Na sua análise, é preciso “não permitir a instalação do caos. Porque Bolsonaro, o bolsonarismo e o obscurantismo se alimentam do caos. Depois, ele vai dizer que a saída é autoritária, que o caos é por conta da democracia, da liberdade dos sindicatos. É a narrativa que ele quer construir, e nós não podemos permitir”.

A entrevista com Nobre ocorre na manhã de 2 de fevereiro de 2021, horas depois da vitória bolsonarista nas eleições na Câmara dos Deputados e no Senado. Ele lamenta o resultado, prevendo o avanço da pauta “entreguista e ultraliberal doentia”. “Segue a tragédia da classe trabalhadora, vamos ter uma agenda com a carteira verde amarela, um novo desmonte da legislação trabalhista, privatização, reforma administrativa, que é acabar com a estabilidade na carreira dos servidores públicos. É uma pauta terrível que virá. É o que a gente vai ter que enfrentar na luta dentro do Congresso e na rua”.

Ele lembra que os dirigentes sindicais estiveram, dias atrás, com os candidatos para levar as propostas dos trabalhadores. “A Câmara federal não pode continuar a ser aquilo que ela é. Tivemos uma brutal retirada de direitos da classe trabalhadora, que foi feita dentro do Congresso Nacional. Uma casa que se fechou para a classe trabalhadora, não há debate. As coisas são votadas à noite, sem nenhum diálogo, goela abaixo dos trabalhadores. Isso não pode continuar. Em especial quando se tem um governo com as características do de Bolsonaro. Na verdade, não tem um governo. O país é um desgoverno total. As mortes têm nome e endereço. Bolsonaro tem um projeto autoritário. Ele se utiliza do caos para dizer que o Brasil é ingovernável com a democracia”.

Nesta entrevista, o dirigente metalúrgico fala do caso Ford, da desindustrialização do país, das eleições no Congresso Nacional e das pautas que estão unificando as centrais sindicais –um universo em que podem ocorrer fusões. Conta como as entidades estão atuando para viabilizar a vinda de oxigênio da Venezuela para Manaus, ressalta o papel crucial das estatais para o desenvolvimento do país e condena os projetos de privatização (acompanhe a íntegra no vídeo acima e se inscreva no TUTAMÉIA TV).

Na sua visão, quem está ganhando com o desmonte que acontece no Brasil é o sistema financeiro internacional. “Paulo Guedes não governa para o povo brasileiro; ele é quadro do sistema financeiro internacional e das multinacionais”, afirma. E segue:

“O compromisso das multinacionais é com o seu país sede. Elas nunca tiveram interesse de transferir tecnologia para ao Brasil, de produzir aqui. Faziam isso porque o Estado obrigava que fizessem. Como o Estado não obriga mais… O que aconteceu na Ford não pode acontecer no Brasil. Qualquer empresa que quiser vir produzir no Brasil ou vender produto no Brasil tem que montar fábrica e gerar emprego aqui. Não podemos permitir que o Brasil entregue a Petrobras do jeito que o Paulo Guedes quer fazer. Que entregue o sistema elétrico para o sistema privado, que acabem com os Correios”.

* Extratos das linhas:
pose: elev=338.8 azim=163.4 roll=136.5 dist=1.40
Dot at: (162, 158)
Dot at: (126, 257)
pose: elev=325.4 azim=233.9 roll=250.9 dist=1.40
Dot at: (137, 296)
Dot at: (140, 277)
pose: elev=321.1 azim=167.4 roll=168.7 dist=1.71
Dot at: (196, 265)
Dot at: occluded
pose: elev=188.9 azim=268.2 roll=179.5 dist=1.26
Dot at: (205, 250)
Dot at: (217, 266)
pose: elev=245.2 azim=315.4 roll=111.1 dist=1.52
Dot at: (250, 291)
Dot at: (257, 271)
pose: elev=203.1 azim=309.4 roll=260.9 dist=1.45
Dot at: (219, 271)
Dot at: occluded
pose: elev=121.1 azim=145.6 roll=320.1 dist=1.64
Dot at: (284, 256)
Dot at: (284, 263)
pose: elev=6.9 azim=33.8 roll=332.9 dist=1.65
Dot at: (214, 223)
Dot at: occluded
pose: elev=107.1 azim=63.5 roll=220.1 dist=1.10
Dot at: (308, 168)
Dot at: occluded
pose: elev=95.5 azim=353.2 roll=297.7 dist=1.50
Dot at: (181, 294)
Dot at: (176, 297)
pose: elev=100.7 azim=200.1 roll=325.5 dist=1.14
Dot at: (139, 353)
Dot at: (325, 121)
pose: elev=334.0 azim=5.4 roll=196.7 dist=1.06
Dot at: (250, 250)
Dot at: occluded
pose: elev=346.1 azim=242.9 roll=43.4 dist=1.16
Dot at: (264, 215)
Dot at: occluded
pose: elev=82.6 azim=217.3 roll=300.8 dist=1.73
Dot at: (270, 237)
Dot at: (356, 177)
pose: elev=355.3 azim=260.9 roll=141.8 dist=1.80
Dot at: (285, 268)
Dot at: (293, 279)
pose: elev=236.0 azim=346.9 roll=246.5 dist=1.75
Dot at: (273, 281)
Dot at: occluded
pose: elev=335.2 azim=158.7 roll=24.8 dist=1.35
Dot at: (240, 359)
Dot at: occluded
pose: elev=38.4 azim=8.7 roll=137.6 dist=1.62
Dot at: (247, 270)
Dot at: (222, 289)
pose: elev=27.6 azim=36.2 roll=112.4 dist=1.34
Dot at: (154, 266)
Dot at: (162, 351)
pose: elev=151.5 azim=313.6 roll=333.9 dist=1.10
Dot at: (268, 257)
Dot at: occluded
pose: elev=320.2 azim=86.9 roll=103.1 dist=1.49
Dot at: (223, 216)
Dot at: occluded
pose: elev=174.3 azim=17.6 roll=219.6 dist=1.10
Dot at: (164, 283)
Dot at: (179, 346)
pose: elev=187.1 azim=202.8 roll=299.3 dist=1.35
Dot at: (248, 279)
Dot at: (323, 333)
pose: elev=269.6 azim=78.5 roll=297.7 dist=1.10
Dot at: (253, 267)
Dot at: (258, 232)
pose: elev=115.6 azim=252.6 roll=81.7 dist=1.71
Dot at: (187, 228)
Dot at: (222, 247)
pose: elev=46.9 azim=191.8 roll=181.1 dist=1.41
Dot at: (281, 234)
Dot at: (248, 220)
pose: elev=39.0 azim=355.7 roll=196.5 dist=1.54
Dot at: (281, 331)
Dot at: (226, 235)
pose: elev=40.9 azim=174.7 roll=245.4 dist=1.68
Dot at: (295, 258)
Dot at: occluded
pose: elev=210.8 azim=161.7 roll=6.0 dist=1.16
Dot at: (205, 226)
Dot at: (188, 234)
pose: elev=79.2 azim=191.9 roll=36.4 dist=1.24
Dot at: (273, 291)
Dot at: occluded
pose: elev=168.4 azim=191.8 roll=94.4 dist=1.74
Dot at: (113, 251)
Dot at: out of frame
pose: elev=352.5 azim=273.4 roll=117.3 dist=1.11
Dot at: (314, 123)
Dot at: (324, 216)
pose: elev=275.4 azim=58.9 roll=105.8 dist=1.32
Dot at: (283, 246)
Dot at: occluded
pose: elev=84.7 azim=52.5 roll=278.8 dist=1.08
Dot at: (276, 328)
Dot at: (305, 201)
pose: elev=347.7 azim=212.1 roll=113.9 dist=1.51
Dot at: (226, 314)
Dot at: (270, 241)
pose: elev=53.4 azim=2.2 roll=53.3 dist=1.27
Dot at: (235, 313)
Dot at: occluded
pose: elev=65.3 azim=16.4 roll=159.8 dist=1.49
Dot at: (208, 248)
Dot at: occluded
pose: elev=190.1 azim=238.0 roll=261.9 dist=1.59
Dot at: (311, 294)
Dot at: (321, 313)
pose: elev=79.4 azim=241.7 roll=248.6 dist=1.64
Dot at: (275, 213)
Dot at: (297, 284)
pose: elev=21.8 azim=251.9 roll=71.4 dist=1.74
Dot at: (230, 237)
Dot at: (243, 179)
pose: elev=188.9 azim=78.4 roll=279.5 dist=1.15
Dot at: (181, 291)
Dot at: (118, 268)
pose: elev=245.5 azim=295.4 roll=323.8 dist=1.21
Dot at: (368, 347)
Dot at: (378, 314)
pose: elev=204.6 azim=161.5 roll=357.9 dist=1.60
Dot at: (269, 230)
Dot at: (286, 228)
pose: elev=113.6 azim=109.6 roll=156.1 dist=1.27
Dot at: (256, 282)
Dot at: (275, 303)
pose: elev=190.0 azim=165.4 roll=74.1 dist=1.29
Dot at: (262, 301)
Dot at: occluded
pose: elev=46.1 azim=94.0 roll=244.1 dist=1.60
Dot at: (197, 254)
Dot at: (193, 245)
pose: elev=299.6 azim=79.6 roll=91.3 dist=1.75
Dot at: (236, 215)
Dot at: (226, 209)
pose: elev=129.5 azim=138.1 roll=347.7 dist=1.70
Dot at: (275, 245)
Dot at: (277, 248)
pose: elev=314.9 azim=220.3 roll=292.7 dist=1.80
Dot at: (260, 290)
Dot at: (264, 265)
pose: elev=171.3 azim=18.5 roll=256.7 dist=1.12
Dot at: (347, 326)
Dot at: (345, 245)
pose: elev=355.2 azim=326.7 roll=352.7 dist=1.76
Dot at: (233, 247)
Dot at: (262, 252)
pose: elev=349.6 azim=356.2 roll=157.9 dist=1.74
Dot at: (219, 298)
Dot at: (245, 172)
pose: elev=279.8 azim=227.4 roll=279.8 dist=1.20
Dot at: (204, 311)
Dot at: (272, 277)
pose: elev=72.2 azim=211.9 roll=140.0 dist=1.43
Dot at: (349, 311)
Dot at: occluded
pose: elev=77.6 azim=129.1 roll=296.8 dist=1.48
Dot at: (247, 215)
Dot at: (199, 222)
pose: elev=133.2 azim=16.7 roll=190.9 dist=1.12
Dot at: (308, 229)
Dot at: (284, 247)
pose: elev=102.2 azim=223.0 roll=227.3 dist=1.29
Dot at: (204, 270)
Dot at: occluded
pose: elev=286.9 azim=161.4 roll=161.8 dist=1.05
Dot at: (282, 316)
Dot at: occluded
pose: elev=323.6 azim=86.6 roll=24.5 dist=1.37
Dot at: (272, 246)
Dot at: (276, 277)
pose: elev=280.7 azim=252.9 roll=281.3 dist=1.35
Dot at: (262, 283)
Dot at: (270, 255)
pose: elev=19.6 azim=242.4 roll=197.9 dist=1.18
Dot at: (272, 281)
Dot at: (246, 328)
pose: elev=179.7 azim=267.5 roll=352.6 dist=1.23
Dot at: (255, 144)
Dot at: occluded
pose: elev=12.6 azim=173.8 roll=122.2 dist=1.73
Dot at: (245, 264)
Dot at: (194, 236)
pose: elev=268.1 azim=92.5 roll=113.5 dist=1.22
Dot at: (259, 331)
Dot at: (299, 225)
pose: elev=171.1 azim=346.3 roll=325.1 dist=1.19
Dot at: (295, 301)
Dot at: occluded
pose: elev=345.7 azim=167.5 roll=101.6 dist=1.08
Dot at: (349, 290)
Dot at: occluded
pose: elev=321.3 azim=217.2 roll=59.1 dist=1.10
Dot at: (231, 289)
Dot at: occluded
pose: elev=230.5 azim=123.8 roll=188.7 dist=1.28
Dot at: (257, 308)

* Tarefas a realizar:
- 1) Reproduza sem qualquer alteração as linhas de dados, começando pela primeira delas e seguindo até a linha que contém "Dot at: (293, 279)", ambas incluídas.
- 2) Dê continuidade ao texto da entrevista com o dirigente metalúrgico a partir do ponto em que ele termina.

* As respostas:
- 1)
pose: elev=338.8 azim=163.4 roll=136.5 dist=1.40
Dot at: (162, 158)
Dot at: (126, 257)
pose: elev=325.4 azim=233.9 roll=250.9 dist=1.40
Dot at: (137, 296)
Dot at: (140, 277)
pose: elev=321.1 azim=167.4 roll=168.7 dist=1.71
Dot at: (196, 265)
Dot at: occluded
pose: elev=188.9 azim=268.2 roll=179.5 dist=1.26
Dot at: (205, 250)
Dot at: (217, 266)
pose: elev=245.2 azim=315.4 roll=111.1 dist=1.52
Dot at: (250, 291)
Dot at: (257, 271)
pose: elev=203.1 azim=309.4 roll=260.9 dist=1.45
Dot at: (219, 271)
Dot at: occluded
pose: elev=121.1 azim=145.6 roll=320.1 dist=1.64
Dot at: (284, 256)
Dot at: (284, 263)
pose: elev=6.9 azim=33.8 roll=332.9 dist=1.65
Dot at: (214, 223)
Dot at: occluded
pose: elev=107.1 azim=63.5 roll=220.1 dist=1.10
Dot at: (308, 168)
Dot at: occluded
pose: elev=95.5 azim=353.2 roll=297.7 dist=1.50
Dot at: (181, 294)
Dot at: (176, 297)
pose: elev=100.7 azim=200.1 roll=325.5 dist=1.14
Dot at: (139, 353)
Dot at: (325, 121)
pose: elev=334.0 azim=5.4 roll=196.7 dist=1.06
Dot at: (250, 250)
Dot at: occluded
pose: elev=346.1 azim=242.9 roll=43.4 dist=1.16
Dot at: (264, 215)
Dot at: occluded
pose: elev=82.6 azim=217.3 roll=300.8 dist=1.73
Dot at: (270, 237)
Dot at: (356, 177)
pose: elev=355.3 azim=260.9 roll=141.8 dist=1.80
Dot at: (285, 268)
Dot at: (293, 279)

- 2)
Segundo o dirigente da CUT, “as estatais são o nosso passaporte para o desenvolvimento do país”. Diz Nobre: “O Brasil não consegue se desenvolver com o investimento privado. Nunca o setor privado fez os investimentos que o Brasil precisava para crescer. Todas as vezes que o Brasil ou os países do mundo cresceram foi o investimento do Estado e organizado pelo Estado. Se for permitida a desorganização do Estado que Bolsonaro e Paulo Guedes querem fazer e houver a entrega das estatais, a chance de o Brasil crescer é zero”.

Nobre ressalta a interligação entre o modelo de desenvolvimento e o emprego, especialmente num quadro de ao menos 14 milhões de desempregados. “O Brasil vem destruindo empregos formais e protegidos e vem estimulando o emprego precário. O emprego precário não é um emprego que dá futuro para uma família, que estrutura uma vida, um país, que vai dar o padrão de vida para o seu povo. Qual é o emprego que estrutura? É o de qualidade, é o emprego na indústria, de engenheiro, tecnólogo. É o emprego que tem ala tecnologia, salário elevado. Estamos perdendo esse tipo de emprego no Brasil”.

Essa movimentação, afirma, é fruto de uma reestruturação global. “os países [ricos] estão concentrando tudo que tem alta tecnologia, conhecimento, e distribuem para os países satélites aquilo que agride o ambiente, que não tem proteção, que tem salário baixo. Para países onde não haja legislação trabalhista e organização sindical. O que foi feito aqui no desmonte da legislação trabalhista depois do golpe foi feito em mais de 180 países a mando das multinacionais. As multinacionais lideram isso, um movimento de destruição dos direitos e do sistema de proteção. Desproteger o trabalhador é voltar para a revolução industrial de 1700 na Inglaterra, quando o trabalhador não tinha direito algum. Parece que é isso que esse povo quer”.

As mudanças no mundo do trabalho exigem que as entidades sindicais se modifiquem. Fala Nobre: “A organização sindical não pode só representar quem tem carteira assinada. O microempreendedor individual, por exemplo, que montou uma lojinha de sapato. Ele é um ex-metalúrgico que perdeu o emprego e não tem trabalho. Ele montou um pequeno negócio para trabalhar com a família e sobreviver. A identidade dele não é com a Fiesp. É com o sindicato dos trabalhadores. Temos que representar esse pessoal. São trabalhadores tentando sobreviver e que têm uma identidade de classe com o movimento sindical”.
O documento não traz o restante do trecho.